# Are all motherboards compatible with Linux?



## seecheckstuff (May 29, 2009)

Hi guys. I want to build a Linux Machine, however, whenever I look at the specifications of motherboards, they always say that they support windows but never mention linux. So I wondered:

Are all motherboards compatible with linux?

Dan.


----------



## wmorri (May 29, 2008)

Hi,

Most all motherboards support linux, from what I have seen and tried. I am wondering what specs you want for your linux machine because you don't really need that much. If you have an old junker that ran 98 then you can probably install linux fine. The things that I have had problems with are video cards primarily, but that has greatly improved in the last few years.

Cheers!


----------



## shuuhen (Sep 4, 2004)

Depends on the motherboard. There could be some that don't work well with Linux, but those will probably not be very common among systems that use a BIOS (which I doubt you're looking at getting something that doesn't if you're building a machine). Bleeding-edge technology could have more issues. That said, I had a laptop with a Turion X2 processor a few months after they were available and was able to use Gentoo Linux on the laptop.

Most products that work with Linux don't advertise that they do. With Windows, you're probably used to having a "SpecificBrand someKindOfA wireless card" driver. Linux on the other hand is more about what chipset they use. Say you have a Linksys wireless card and a Dell wireless card, but both use a Prism chipset.
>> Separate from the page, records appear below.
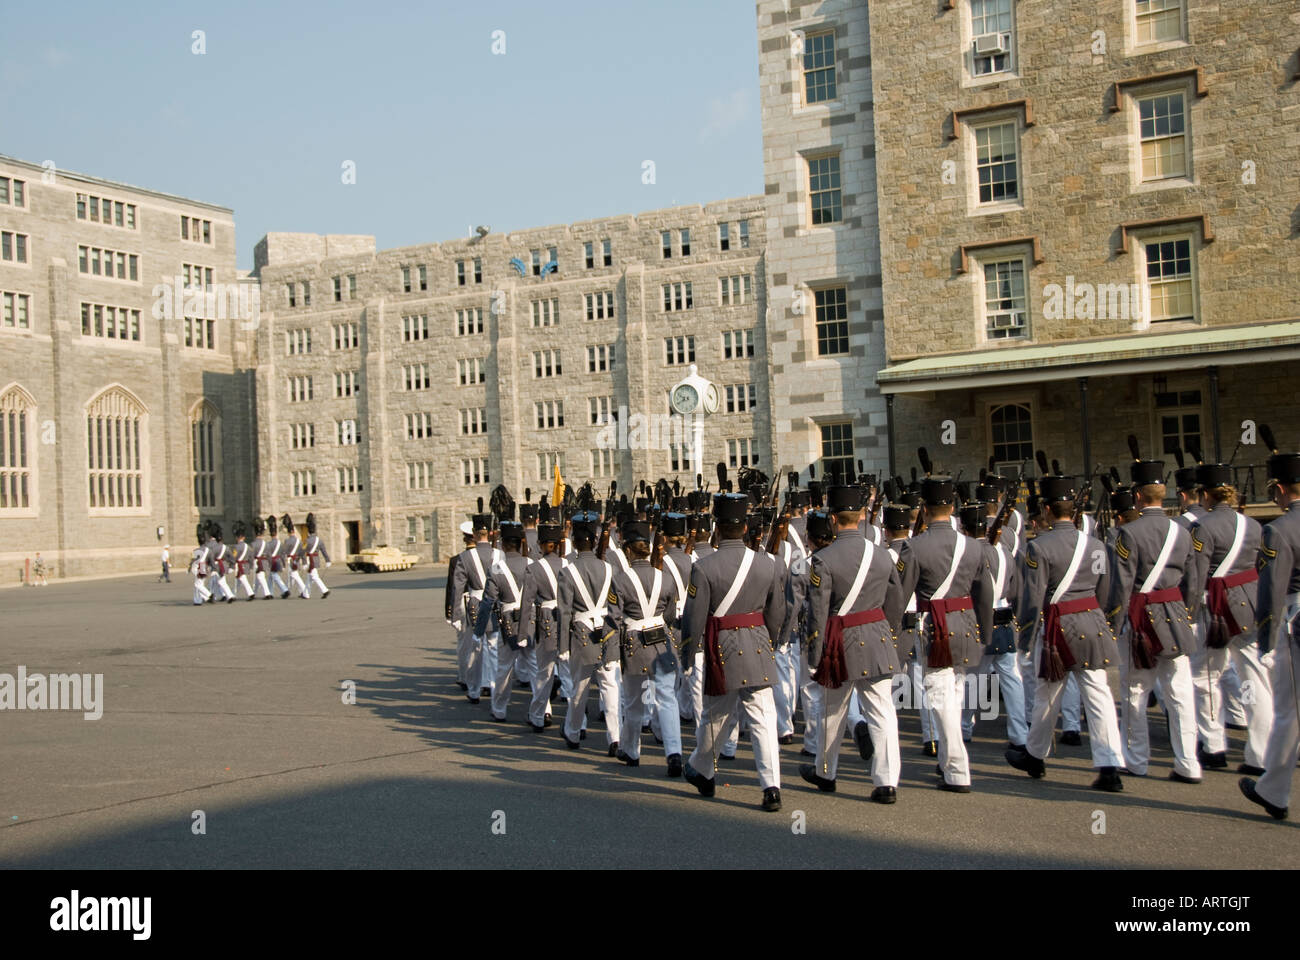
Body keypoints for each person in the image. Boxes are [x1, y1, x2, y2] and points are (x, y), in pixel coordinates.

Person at [1006, 476, 1125, 791]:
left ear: (1046, 510)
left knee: (1047, 694)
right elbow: (1106, 589)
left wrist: (1026, 637)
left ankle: (1035, 755)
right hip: (1094, 622)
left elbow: (1032, 598)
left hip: (1059, 626)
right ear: (1074, 511)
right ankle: (1109, 764)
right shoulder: (1097, 546)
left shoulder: (1037, 547)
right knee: (1098, 694)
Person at [680, 492, 788, 812]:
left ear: (717, 525)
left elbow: (694, 618)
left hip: (721, 647)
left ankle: (704, 770)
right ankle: (771, 787)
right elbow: (777, 610)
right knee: (763, 718)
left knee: (714, 715)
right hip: (757, 642)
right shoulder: (766, 565)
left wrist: (688, 655)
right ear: (743, 527)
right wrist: (771, 641)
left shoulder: (703, 567)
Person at [890, 476, 994, 793]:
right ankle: (948, 761)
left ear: (924, 507)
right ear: (952, 507)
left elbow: (899, 595)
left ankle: (957, 771)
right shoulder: (975, 546)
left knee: (940, 696)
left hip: (936, 627)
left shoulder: (914, 546)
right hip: (966, 622)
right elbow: (985, 593)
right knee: (955, 693)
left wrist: (892, 633)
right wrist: (985, 632)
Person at [801, 482, 903, 803]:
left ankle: (826, 772)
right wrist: (889, 633)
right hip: (876, 636)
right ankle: (886, 782)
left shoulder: (823, 559)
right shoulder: (884, 555)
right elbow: (896, 601)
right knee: (882, 712)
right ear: (861, 516)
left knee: (833, 711)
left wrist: (814, 655)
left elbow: (818, 613)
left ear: (832, 519)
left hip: (838, 641)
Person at [1107, 454, 1202, 783]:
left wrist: (1115, 623)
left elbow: (1121, 586)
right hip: (1175, 614)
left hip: (1140, 617)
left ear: (1137, 496)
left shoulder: (1127, 534)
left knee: (1135, 691)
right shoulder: (1184, 532)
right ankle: (1188, 762)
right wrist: (1187, 614)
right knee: (1179, 693)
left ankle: (1136, 760)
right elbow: (1194, 580)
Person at [1184, 462, 1267, 773]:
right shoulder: (1253, 525)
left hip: (1215, 609)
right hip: (1250, 603)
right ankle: (1259, 753)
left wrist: (1190, 612)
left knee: (1206, 678)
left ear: (1204, 495)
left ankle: (1214, 745)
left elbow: (1196, 577)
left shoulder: (1202, 527)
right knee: (1255, 679)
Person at [1240, 449, 1300, 821]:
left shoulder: (1278, 529)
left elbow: (1271, 592)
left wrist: (1265, 641)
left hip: (1295, 619)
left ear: (1279, 490)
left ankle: (1273, 790)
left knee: (1288, 713)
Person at [607, 520, 682, 775]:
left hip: (634, 645)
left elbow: (614, 618)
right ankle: (674, 753)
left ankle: (631, 750)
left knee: (634, 702)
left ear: (628, 550)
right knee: (667, 699)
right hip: (662, 643)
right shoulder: (666, 578)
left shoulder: (619, 580)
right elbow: (670, 615)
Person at [960, 504, 1027, 751]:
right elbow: (1016, 586)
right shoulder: (1005, 551)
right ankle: (1020, 734)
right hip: (1005, 616)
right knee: (1011, 680)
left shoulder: (970, 552)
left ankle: (965, 728)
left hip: (979, 617)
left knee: (973, 680)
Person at [558, 510, 620, 751]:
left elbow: (564, 612)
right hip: (607, 632)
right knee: (611, 687)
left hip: (582, 633)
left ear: (574, 541)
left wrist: (563, 647)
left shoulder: (567, 571)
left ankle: (573, 732)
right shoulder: (609, 568)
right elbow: (616, 605)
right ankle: (615, 736)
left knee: (579, 689)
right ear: (594, 540)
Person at [475, 520, 532, 722]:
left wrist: (478, 631)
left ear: (504, 544)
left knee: (504, 669)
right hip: (531, 621)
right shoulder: (532, 565)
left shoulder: (497, 569)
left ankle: (499, 708)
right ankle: (543, 711)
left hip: (508, 621)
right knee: (537, 670)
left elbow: (487, 602)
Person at [519, 513, 565, 732]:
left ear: (540, 545)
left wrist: (522, 634)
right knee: (569, 674)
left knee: (543, 673)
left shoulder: (534, 568)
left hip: (546, 621)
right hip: (568, 622)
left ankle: (539, 714)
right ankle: (580, 722)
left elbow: (527, 603)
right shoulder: (569, 564)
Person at [450, 501, 499, 702]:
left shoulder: (464, 557)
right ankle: (493, 685)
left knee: (475, 649)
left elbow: (458, 587)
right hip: (494, 603)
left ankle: (474, 689)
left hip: (475, 604)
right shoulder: (499, 554)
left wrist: (455, 615)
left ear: (475, 533)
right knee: (493, 648)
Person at [299, 512, 331, 599]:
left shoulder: (307, 541)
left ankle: (325, 590)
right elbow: (324, 551)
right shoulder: (319, 540)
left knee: (314, 576)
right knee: (309, 577)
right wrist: (328, 560)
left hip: (310, 560)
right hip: (316, 559)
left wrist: (304, 562)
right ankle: (306, 593)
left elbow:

They'd both use the prism driver. Most likely the companies will not advertise that their devices work with Linux, because then they'd get support calls that they probably can't handle.


----------



## seecheckstuff (May 29, 2009)

Okay, thanks a lot! What I'm looking it is an amd phenom II and a compatible AM3 motherboard. Do you think this will work?

Dan.


----------



## wmorri (May 29, 2008)

Hi,

I would think that they are both compatible with linux. They are both new in the world but not bleeding edge. I think that they should be fine for you to run. 

Cheers!


----------